[[ Materials provided, beginning ]]

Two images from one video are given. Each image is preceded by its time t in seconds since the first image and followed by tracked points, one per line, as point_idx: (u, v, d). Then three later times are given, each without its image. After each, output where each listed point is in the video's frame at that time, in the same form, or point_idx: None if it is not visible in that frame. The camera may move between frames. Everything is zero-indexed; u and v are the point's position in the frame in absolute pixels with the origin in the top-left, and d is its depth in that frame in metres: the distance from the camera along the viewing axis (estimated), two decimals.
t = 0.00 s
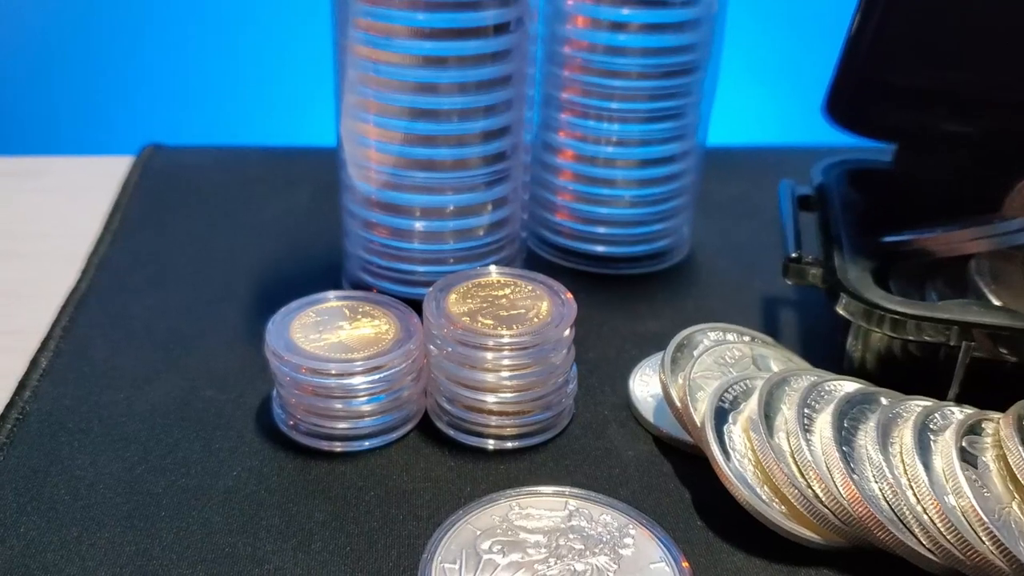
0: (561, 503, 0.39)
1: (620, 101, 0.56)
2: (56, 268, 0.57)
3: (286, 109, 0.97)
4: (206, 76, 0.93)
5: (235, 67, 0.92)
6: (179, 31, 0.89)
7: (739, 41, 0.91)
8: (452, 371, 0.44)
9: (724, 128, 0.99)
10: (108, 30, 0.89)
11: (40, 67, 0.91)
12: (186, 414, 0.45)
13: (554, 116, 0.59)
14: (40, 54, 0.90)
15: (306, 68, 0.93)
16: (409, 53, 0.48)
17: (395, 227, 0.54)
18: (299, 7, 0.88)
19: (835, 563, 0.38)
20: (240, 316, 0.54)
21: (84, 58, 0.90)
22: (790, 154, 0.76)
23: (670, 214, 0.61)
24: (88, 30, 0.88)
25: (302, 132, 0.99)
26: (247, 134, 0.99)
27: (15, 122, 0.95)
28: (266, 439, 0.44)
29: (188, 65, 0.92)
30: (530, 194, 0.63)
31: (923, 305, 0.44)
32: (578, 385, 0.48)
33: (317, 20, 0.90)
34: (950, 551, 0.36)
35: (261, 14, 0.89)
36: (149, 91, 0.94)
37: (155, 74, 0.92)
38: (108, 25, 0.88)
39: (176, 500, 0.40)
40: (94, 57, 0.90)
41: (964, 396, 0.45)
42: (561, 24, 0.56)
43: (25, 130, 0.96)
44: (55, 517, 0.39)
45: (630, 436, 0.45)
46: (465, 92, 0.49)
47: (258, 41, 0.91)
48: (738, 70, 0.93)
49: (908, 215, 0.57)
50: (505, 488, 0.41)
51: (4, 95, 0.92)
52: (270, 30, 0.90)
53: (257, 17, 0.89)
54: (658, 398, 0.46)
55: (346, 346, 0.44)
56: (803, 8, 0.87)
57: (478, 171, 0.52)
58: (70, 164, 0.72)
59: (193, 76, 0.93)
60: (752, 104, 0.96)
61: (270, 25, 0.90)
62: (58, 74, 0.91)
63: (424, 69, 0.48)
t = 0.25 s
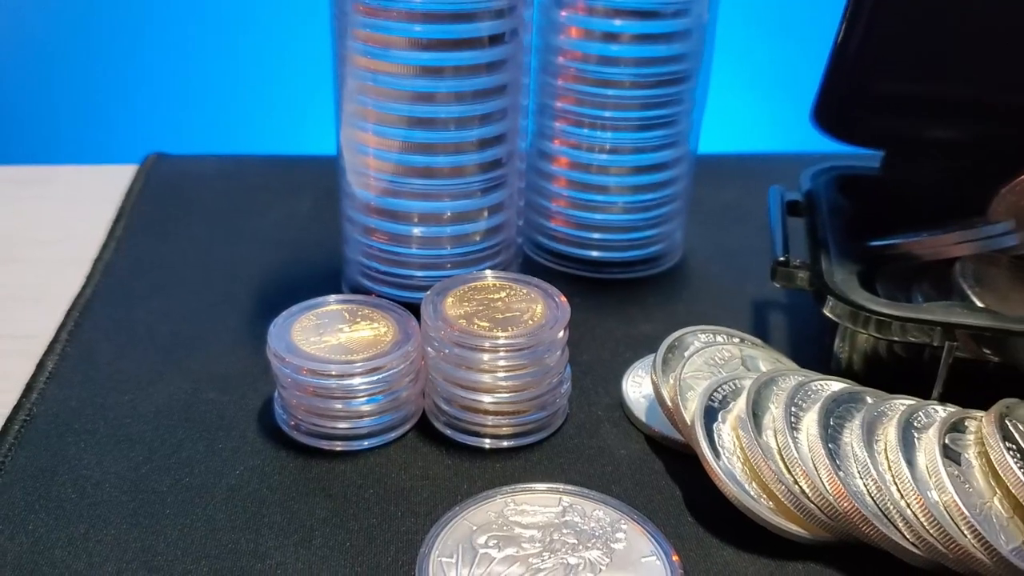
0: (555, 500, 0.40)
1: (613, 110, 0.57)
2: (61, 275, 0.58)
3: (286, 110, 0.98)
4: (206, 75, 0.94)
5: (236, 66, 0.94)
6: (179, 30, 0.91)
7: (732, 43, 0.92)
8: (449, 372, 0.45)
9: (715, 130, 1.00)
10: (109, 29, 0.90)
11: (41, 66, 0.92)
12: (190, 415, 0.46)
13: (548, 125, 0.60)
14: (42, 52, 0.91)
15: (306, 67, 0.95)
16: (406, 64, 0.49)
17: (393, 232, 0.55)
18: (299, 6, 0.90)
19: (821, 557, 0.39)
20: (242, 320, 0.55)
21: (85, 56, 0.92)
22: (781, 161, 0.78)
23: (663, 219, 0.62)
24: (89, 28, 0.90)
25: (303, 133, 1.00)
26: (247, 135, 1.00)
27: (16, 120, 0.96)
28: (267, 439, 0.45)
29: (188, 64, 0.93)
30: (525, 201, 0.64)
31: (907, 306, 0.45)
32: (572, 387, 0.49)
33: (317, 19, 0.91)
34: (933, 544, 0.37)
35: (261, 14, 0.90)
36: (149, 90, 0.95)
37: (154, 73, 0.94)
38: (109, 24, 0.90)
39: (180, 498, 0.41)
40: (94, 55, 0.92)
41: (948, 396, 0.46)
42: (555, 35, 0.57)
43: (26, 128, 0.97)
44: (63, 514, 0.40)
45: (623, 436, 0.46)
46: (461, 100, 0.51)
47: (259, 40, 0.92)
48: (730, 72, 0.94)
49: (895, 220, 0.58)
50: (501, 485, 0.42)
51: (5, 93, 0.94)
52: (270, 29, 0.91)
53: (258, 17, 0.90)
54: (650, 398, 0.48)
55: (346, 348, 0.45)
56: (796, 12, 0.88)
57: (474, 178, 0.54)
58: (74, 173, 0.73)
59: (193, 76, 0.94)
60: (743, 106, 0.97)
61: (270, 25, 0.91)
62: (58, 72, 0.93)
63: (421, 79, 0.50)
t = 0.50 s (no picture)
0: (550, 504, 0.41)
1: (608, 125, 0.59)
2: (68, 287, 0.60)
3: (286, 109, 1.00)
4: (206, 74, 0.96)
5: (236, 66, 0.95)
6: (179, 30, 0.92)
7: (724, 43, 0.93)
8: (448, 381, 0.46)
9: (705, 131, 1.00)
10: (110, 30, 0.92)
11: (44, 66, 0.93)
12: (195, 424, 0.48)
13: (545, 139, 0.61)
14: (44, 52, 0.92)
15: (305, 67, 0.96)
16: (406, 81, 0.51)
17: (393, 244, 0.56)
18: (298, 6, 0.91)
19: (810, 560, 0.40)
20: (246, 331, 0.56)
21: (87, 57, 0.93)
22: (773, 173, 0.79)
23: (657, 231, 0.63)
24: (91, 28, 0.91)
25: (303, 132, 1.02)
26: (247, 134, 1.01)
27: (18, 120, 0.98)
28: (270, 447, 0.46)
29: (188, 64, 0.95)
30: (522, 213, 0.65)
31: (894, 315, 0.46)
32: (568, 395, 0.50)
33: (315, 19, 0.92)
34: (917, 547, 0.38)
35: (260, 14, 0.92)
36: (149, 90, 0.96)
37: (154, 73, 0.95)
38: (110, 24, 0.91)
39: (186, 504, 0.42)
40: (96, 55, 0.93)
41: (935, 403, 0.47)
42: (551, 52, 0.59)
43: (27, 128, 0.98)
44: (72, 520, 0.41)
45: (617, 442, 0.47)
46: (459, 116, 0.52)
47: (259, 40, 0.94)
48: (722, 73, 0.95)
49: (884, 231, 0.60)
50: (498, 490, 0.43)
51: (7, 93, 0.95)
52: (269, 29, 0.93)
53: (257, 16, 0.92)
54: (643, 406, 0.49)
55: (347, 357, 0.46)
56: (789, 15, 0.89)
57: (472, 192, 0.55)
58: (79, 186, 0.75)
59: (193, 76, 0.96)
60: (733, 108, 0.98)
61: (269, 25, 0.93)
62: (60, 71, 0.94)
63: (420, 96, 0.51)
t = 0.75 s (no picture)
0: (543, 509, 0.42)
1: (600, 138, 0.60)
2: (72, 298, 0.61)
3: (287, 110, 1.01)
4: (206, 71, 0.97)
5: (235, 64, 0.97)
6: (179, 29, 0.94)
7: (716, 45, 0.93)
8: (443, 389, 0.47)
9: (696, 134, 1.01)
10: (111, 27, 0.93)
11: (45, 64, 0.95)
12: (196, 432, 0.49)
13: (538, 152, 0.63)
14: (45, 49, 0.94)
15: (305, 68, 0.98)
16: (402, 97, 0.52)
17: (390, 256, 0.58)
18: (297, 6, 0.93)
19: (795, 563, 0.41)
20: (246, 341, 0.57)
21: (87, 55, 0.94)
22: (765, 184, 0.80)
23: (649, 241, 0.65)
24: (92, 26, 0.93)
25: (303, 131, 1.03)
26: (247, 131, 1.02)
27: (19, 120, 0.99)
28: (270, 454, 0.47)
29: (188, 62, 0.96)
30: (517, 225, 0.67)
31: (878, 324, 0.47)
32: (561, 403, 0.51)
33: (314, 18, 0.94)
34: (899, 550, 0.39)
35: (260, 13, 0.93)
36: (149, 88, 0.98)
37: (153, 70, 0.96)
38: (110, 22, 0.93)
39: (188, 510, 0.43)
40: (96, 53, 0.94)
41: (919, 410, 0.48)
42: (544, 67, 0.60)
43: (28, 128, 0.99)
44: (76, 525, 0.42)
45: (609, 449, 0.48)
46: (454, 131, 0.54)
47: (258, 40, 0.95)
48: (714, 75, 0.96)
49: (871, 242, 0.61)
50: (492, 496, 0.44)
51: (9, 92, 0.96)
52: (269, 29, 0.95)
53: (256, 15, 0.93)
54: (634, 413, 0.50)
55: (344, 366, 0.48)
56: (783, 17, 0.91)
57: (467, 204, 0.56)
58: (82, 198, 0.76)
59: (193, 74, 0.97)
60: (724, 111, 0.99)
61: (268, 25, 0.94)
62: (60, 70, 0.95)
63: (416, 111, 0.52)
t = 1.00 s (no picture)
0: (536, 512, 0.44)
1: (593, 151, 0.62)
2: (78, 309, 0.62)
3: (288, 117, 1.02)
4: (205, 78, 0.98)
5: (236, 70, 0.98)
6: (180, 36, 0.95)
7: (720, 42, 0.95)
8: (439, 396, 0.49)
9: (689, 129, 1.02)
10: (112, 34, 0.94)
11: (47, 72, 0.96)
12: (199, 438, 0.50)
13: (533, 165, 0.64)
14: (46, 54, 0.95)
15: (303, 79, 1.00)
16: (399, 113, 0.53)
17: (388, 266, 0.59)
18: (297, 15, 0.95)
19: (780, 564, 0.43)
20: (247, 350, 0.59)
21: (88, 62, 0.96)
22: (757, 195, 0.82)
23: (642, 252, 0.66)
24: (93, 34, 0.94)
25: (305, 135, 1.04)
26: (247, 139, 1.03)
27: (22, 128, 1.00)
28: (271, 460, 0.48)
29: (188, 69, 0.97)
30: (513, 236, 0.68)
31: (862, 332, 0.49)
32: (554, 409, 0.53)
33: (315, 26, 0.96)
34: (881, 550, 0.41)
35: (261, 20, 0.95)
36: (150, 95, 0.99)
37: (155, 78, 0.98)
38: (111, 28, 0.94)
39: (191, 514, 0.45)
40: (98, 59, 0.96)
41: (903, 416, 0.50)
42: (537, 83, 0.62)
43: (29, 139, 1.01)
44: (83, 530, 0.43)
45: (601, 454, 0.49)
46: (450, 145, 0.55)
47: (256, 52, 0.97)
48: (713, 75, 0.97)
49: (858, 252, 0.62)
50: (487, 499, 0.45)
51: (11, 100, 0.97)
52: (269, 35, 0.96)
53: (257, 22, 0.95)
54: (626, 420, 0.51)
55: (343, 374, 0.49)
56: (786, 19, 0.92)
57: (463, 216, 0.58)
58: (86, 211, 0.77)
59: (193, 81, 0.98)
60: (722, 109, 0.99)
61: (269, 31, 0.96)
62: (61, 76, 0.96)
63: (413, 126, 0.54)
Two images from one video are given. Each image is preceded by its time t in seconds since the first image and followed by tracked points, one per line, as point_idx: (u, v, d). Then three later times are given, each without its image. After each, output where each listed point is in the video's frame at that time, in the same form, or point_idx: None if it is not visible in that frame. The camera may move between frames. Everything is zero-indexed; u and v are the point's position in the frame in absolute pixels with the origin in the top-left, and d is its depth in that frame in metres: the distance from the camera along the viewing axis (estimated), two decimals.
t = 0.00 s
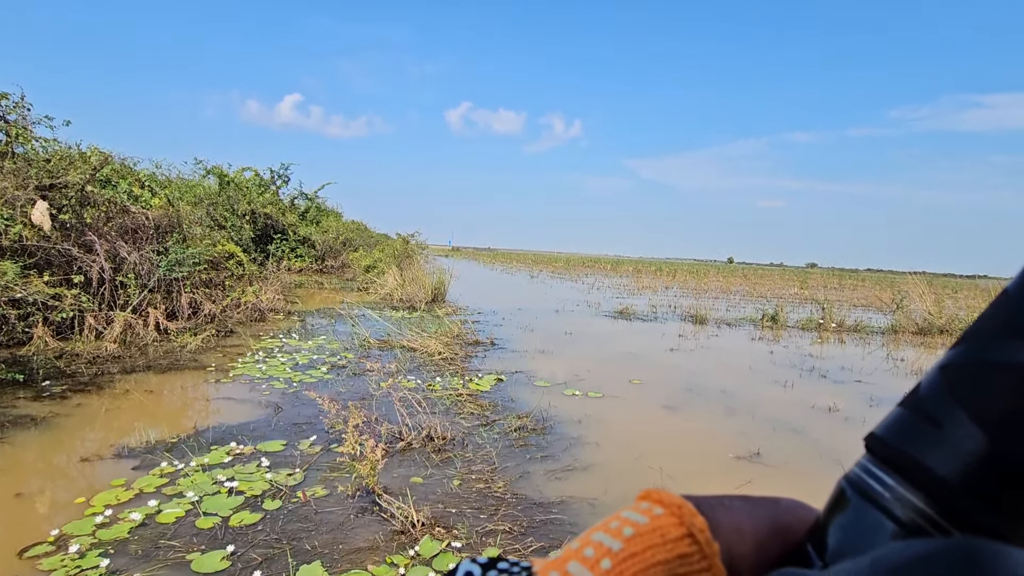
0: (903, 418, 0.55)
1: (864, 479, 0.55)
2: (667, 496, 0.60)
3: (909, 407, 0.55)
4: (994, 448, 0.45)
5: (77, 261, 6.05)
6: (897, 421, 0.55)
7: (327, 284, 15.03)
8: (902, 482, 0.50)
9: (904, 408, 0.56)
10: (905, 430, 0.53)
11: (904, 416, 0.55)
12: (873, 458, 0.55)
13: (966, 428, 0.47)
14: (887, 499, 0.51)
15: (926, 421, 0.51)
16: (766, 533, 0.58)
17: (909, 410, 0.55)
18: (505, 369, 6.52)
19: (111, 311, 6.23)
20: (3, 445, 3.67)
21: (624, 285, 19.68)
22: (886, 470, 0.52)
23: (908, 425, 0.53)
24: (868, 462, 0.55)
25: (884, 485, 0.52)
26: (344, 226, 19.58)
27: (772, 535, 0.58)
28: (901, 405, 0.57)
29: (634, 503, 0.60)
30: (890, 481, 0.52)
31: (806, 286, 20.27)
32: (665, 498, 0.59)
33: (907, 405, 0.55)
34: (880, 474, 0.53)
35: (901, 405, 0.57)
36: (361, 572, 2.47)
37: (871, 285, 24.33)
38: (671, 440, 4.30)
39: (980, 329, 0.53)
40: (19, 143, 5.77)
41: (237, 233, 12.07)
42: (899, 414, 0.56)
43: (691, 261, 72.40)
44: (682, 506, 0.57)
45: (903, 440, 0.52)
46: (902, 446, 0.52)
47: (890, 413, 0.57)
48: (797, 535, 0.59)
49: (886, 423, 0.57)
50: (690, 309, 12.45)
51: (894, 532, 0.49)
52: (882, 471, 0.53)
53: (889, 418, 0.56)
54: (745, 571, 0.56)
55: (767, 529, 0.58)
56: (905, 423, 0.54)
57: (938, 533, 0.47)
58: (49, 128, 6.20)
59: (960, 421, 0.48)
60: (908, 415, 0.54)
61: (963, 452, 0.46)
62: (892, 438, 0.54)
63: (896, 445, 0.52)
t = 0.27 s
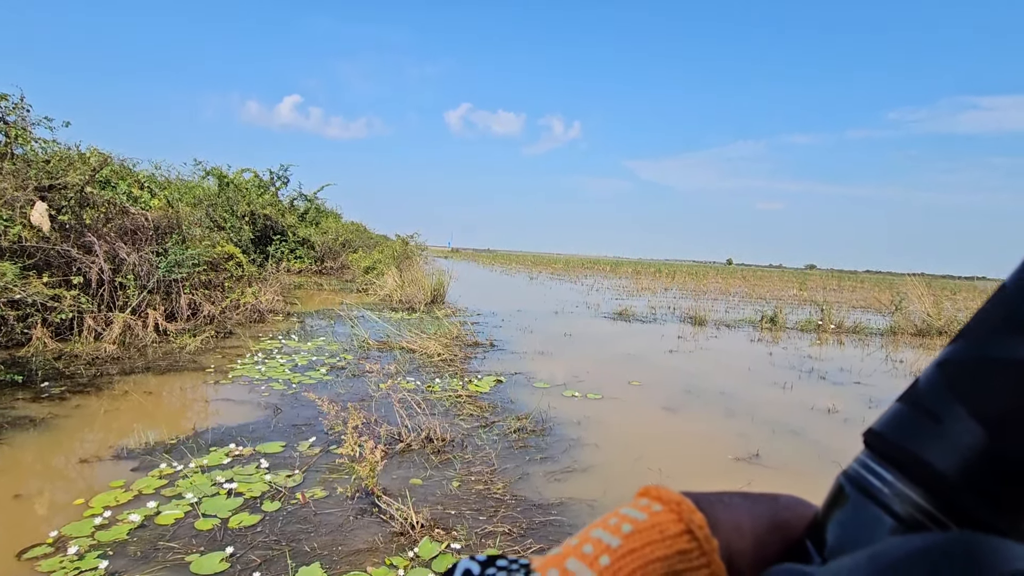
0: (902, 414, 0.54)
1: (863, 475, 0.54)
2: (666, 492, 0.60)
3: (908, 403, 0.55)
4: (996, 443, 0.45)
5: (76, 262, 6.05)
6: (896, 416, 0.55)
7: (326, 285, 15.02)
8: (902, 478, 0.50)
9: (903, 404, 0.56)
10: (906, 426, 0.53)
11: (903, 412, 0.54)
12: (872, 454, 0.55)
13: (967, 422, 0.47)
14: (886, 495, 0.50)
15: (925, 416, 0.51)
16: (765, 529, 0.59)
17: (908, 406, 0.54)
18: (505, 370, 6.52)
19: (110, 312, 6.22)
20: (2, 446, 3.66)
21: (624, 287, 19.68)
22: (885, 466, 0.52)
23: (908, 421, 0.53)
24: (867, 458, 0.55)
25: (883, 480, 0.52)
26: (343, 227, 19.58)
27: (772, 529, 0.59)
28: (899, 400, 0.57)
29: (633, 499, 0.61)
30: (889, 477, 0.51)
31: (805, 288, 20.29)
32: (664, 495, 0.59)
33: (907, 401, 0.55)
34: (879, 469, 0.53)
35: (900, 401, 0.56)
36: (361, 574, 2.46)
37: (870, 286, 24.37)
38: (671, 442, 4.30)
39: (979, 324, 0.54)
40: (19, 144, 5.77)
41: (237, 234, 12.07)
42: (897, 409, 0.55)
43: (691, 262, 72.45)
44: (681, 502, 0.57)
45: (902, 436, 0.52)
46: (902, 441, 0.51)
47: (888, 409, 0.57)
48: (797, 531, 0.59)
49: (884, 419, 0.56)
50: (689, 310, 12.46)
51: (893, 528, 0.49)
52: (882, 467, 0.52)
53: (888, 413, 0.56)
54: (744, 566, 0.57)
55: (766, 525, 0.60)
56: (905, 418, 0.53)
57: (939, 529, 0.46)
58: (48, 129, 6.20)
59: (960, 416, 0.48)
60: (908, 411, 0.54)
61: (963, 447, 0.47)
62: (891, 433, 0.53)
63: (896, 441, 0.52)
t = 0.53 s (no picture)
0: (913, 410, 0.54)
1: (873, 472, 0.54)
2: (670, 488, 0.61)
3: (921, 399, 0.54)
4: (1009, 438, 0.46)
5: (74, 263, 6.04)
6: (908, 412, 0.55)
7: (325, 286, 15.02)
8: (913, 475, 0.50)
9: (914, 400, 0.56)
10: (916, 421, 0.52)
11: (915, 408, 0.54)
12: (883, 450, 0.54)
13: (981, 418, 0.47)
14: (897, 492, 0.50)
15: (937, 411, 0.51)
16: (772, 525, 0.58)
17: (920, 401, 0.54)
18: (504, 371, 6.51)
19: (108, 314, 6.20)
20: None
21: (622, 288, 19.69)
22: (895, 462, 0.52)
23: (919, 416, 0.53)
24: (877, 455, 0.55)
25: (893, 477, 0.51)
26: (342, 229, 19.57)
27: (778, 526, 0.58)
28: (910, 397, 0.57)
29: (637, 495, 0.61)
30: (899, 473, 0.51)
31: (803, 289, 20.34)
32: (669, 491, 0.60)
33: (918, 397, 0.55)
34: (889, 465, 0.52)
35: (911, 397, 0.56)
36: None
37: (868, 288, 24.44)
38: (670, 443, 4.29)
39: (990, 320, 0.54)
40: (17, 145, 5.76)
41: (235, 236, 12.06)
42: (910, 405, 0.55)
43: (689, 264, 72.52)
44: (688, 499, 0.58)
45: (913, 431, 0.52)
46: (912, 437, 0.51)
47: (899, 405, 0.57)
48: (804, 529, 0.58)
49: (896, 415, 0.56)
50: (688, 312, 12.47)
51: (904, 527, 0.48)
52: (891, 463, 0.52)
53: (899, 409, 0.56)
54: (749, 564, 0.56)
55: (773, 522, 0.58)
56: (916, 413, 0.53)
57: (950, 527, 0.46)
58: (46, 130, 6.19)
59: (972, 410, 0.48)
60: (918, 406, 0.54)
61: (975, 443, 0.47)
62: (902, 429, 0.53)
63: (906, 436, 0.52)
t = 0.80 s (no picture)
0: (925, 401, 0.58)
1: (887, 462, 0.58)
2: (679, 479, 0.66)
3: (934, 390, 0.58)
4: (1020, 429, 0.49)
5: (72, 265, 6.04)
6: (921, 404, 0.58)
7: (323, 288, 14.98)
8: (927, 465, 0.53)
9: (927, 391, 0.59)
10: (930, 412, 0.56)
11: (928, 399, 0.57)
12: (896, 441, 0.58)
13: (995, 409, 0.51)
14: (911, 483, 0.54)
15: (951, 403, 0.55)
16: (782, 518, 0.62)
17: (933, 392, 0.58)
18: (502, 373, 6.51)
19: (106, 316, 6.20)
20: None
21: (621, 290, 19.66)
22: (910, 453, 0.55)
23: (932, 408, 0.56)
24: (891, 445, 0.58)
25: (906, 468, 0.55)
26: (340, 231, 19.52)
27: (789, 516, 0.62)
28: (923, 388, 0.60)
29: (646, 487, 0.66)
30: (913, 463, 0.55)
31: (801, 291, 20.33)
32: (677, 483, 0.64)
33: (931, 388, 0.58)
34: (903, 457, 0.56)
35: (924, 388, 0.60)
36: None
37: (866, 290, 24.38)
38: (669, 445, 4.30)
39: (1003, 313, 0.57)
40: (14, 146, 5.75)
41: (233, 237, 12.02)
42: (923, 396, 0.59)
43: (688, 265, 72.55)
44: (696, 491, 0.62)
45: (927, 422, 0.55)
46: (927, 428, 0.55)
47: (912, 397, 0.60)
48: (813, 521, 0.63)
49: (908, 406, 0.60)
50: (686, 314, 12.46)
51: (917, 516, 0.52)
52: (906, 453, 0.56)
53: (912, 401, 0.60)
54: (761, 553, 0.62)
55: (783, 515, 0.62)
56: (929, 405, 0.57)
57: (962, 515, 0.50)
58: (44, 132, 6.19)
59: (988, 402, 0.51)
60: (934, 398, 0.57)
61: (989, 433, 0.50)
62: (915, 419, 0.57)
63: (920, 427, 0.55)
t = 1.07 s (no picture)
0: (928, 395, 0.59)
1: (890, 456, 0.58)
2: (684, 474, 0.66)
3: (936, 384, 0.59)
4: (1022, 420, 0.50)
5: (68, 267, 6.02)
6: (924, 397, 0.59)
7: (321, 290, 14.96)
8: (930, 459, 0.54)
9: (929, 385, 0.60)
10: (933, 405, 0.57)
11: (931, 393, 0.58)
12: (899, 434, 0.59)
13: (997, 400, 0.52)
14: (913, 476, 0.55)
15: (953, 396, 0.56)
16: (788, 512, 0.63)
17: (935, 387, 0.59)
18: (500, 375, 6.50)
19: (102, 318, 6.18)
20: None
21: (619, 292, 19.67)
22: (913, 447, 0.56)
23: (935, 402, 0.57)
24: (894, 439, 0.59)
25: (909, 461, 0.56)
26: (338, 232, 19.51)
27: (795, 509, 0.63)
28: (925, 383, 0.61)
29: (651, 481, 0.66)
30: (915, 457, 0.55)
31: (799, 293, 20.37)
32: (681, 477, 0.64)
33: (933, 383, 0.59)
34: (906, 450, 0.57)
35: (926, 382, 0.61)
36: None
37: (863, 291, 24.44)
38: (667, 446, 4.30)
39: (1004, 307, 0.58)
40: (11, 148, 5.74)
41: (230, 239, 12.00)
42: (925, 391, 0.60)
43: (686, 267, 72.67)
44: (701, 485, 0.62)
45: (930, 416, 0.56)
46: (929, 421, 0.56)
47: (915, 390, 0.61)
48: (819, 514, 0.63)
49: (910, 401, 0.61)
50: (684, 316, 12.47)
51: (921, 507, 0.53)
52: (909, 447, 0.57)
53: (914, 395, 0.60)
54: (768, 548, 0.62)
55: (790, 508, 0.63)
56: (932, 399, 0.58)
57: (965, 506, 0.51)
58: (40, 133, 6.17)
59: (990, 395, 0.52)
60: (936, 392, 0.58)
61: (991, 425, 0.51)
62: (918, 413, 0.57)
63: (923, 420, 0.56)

[[ Materials provided, end ]]

## What needs to be done:
Go back to the lines above and output, exactly as they stand, the ones from the line containing "62: (58, 74, 0.91)" to the line containing "52: (270, 29, 0.91)". Leave all pictures behind.

## Exercise response:
62: (58, 74, 0.91)
63: (424, 69, 0.48)
t = 0.25 s
0: (555, 500, 0.40)
1: (613, 110, 0.57)
2: (61, 275, 0.58)
3: (286, 110, 0.98)
4: (206, 75, 0.94)
5: (236, 66, 0.94)
6: (179, 30, 0.91)
7: (732, 43, 0.92)
8: (449, 372, 0.45)
9: (715, 130, 1.00)
10: (109, 29, 0.90)
11: (41, 66, 0.92)
12: (190, 415, 0.46)
13: (548, 125, 0.60)
14: (42, 52, 0.91)
15: (306, 67, 0.95)
16: (406, 64, 0.49)
17: (393, 232, 0.55)
18: (299, 6, 0.90)
19: (821, 557, 0.39)
20: (242, 320, 0.55)
21: (85, 56, 0.92)
22: (781, 161, 0.78)
23: (663, 219, 0.62)
24: (89, 28, 0.90)
25: (303, 133, 1.00)
26: (247, 135, 1.00)
27: (16, 120, 0.96)
28: (267, 439, 0.45)
29: (188, 64, 0.93)
30: (525, 201, 0.64)
31: (907, 306, 0.45)
32: (572, 387, 0.49)
33: (317, 19, 0.91)
34: (933, 544, 0.37)
35: (261, 14, 0.90)
36: (149, 90, 0.95)
37: (154, 73, 0.94)
38: (109, 24, 0.90)
39: (180, 498, 0.41)
40: (94, 55, 0.92)
41: (948, 396, 0.46)
42: (555, 35, 0.57)
43: (26, 128, 0.97)
44: (63, 514, 0.40)
45: (623, 436, 0.46)
46: (461, 100, 0.51)
47: (259, 40, 0.92)
48: (730, 72, 0.94)
49: (895, 220, 0.58)
50: (501, 485, 0.42)
51: (5, 93, 0.94)
52: (270, 29, 0.91)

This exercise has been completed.